Selected extract >>
>>

The EdTech Teacher's Nightmare

Personalized Learning

The EdTech Teacher's Nightmare

By Leonard Medlock     Apr 30, 2013

The EdTech Teacher's Nightmare

'DANGER, WILL ROBINSON!': It’s the nightmare every educator is bound to have when teaching in the digital age--the one where you realize the students have moved far beyond your technological expertise and are braving the world wide web (3.0) with their own cunning command of shares, swipes, pins, and likes. You, on the other hand, can only stand there like a pedagogical automaton, wondering how much your class is Lost in Space. And with no other positive course of action, you resort to blurting out, “Danger, Facebook Freddie!” (or Instagram Pam or Tumblr Timmie).

<<

Material shown >>
>>

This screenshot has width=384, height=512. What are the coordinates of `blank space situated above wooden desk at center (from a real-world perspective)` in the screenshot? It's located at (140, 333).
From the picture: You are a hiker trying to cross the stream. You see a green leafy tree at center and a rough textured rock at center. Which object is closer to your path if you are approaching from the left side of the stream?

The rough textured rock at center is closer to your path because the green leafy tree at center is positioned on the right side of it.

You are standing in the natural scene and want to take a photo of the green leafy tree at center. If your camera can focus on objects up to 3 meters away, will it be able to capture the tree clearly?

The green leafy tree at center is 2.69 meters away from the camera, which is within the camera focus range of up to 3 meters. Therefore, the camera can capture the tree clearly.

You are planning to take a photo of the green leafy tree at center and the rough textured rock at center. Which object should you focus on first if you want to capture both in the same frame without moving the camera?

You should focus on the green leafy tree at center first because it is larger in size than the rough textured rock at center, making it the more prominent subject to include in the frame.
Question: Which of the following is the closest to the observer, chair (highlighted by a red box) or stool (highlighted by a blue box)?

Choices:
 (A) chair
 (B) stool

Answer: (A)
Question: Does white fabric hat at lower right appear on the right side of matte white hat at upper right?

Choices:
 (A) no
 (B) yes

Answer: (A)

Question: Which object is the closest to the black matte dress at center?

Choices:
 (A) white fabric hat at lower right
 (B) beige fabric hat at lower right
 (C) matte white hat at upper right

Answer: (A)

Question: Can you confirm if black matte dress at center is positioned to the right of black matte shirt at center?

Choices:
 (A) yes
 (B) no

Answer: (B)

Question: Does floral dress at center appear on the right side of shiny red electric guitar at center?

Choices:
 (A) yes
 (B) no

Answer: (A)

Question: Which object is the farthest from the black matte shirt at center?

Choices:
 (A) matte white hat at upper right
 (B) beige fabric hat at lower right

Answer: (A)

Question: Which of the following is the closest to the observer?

<<

Task set >>
[1] In the piece on the EdTech teacher's nightmare, what does the teacher end up blurting out?
[2] For each statement, say yes or no depending on whether it agrees with the piece on the EdTech teacher's nightmare, and quote the words that decide it. (a) The piece was written by Leonard Medlock. (b) In the nightmare, the teacher knows more about technology than the students do. (c) The students are said to be braving the world wide web 2.0.
Answer from the text only.

Responses per task >>
[1] "Danger, Facebook Freddie!" (or Instagram Pam or Tumblr Timmie).

[2]
(a) Yes: "By Leonard Medlock"
(b) No: "the students have moved far beyond your technological expertise"
(c) No: "braving the world wide web (3.0)"